Back at Christmas time I met a squeaky wheel. She dragged us off to try out public exercise equipment at Waterlily Park in Ocean Shores in Byron Shire, NSW. Sue’s a member of Nimbin Advisory Group. She’s after community accessible fitness equipment for the town, with a passion that must have council staff shouting, ‘Don’t oil the squeaky wheel!’
Actually we were happy to give the fitness equipment a try, and get fried in the 38 degree heat (no shade). And I had to find out more about the learnings, the frustration and passion of a squeaky wheel.
What makes you so keen on this stuff Sue?
I have a sports background. I’m a phys ed teacher by training, and played Australian women’s hockey. Sport’s in my blood! I first came across public fitness equipment on a holiday in Turkey in Istanbul. A woman in head coverings was using it, and so were people in all sorts of costumes. One of the things that impressed me was that it was accompanied by signs describing what muscles were used on a particular piece of equipment.
In Australia I saw it in Darwin at Nightcliff Beach. Everyone was using it. I started asking people whether they liked it. Then I saw some on the Gold Coast.
You seem to know a lot about it all.
Yes, I started taking note of forms, shapes, companies that make equipment. The best equipment around is ‘Fit for Parks’. That’s why I called the project ‘Fit for Nimbin’. Think about it … it’s a great title – just like ‘Fit for the Future’! (NSW local government amalgamation # ed note: squeaky wheels are experts, and know lots about the local government context).

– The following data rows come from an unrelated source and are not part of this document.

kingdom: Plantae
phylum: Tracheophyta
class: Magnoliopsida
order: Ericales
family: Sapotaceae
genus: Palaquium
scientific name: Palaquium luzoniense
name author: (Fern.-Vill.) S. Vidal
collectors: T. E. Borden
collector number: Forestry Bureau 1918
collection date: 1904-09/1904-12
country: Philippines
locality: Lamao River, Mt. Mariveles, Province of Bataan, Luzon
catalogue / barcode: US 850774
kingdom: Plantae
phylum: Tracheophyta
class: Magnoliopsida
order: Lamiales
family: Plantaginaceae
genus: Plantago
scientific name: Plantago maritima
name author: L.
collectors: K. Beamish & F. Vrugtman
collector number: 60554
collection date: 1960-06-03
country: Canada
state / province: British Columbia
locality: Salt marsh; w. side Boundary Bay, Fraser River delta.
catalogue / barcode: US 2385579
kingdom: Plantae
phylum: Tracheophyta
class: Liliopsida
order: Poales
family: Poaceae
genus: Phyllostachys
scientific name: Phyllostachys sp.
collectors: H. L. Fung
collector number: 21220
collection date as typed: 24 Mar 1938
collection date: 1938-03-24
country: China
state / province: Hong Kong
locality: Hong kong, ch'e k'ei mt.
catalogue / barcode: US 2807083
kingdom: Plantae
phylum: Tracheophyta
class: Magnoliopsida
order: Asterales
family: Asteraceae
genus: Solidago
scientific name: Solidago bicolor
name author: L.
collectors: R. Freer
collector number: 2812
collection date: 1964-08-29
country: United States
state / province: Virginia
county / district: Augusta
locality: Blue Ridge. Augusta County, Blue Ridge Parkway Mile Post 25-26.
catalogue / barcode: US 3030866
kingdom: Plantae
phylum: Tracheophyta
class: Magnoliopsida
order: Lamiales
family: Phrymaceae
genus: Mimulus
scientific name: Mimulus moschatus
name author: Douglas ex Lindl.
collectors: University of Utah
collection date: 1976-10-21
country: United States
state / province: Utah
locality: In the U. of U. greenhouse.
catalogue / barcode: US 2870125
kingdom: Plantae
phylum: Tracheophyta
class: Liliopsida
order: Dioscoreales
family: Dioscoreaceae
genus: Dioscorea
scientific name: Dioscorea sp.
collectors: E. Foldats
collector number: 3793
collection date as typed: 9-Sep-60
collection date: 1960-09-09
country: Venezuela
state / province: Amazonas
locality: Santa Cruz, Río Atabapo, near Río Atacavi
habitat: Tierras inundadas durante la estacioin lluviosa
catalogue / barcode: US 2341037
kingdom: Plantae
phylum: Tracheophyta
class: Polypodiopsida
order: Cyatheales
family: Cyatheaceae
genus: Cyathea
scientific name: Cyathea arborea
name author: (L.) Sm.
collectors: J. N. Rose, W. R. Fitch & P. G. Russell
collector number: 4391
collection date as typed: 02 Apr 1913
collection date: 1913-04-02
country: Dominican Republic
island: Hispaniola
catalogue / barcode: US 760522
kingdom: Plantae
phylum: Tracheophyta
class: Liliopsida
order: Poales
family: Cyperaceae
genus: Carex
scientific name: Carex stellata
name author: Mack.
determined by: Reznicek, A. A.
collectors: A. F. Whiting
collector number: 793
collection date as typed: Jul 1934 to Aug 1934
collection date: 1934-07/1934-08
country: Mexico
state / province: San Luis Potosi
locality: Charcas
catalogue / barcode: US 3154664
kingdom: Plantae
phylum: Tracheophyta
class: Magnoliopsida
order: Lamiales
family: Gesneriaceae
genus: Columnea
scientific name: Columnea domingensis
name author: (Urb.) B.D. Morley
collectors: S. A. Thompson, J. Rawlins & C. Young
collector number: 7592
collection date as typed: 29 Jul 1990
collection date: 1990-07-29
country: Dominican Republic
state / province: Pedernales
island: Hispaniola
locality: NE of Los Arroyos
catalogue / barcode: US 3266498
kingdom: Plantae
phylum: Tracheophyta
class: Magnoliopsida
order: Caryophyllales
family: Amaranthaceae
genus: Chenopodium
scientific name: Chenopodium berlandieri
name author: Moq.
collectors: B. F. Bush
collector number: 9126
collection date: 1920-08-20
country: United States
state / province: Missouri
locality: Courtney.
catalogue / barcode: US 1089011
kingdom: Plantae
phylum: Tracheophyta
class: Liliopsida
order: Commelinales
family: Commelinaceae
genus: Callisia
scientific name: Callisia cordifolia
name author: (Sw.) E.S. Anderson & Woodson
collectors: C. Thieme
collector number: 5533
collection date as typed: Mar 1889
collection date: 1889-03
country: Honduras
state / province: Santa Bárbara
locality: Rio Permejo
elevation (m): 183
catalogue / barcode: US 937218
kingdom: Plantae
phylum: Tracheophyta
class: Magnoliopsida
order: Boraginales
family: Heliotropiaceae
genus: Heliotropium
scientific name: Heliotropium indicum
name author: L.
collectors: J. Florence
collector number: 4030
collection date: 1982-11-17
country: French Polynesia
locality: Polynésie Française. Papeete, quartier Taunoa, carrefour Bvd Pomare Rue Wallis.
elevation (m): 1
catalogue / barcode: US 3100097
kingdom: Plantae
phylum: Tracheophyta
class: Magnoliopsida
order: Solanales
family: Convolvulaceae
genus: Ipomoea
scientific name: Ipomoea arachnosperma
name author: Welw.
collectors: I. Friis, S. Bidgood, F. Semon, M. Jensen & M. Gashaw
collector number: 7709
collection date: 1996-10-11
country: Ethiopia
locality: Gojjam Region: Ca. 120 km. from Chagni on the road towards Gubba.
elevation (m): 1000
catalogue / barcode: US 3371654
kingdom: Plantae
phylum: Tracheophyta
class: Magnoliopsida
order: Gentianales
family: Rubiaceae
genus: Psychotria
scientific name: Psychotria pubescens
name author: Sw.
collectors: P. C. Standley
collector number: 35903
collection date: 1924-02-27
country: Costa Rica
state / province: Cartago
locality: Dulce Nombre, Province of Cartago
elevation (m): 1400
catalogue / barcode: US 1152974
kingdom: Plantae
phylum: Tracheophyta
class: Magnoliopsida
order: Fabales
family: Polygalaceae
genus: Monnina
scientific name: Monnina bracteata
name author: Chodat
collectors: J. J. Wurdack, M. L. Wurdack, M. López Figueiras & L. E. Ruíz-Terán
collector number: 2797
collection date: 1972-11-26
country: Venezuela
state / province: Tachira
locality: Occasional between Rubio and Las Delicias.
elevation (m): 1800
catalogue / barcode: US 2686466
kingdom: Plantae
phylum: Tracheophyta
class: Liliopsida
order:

I was ready to apply for money for equipment for our community, to get a group together who could see the benefits. We all know that council doesn’t fund things without matching dollars. We raised funds locally, for example the Rainbow Power Company, gave money because they wanted their employees to be able to exercise at lunchtime. We got money from Clubs NSW.
So how are things moving along?
Well, we weren’t successful with the local council. Their sports and rec area is more oriented to traditional sports. Yet research shows what’s needed is this kind of thing, which individuals can make use of at any time.
I was told that the reason the equipment wasn’t funded was because public exercise equipment was not in the 10 year plan! Of course I read the 10 year plan. It turned out there’s nothing in the 10 year plan for Nimbin other than a plan to improve some flat land with picnic tables. There is nothing active in the 10 year plan.
Still on the hunt for funds I started looking for the NSW government body funding sports equipment for older citizens. Yes, there was something! But it had been closed. The officer wasn’t sure it’d happen again.
So what’s the next step?
I find Councillors are more receptive to initiatives that come from the community than council officers. In my view, the 10 year plan needs community based equipment on council land which is regularly mown, and not currently used for anything. Our group has located a suitable area to activate, near the kids playground and barbecue.
There are many like us who want to exercise in their own time, at their own level of fitness. Equipment like this, that explains uses and safety, gives people the chance to be responsible for their own movement. We’re going to get some for Nimbin
So … the squeaky wheel … In the words of my research report, ‘Work with expert citizen members to realise the benefits of what they have to offer’ (Bolitho, 2013, p18).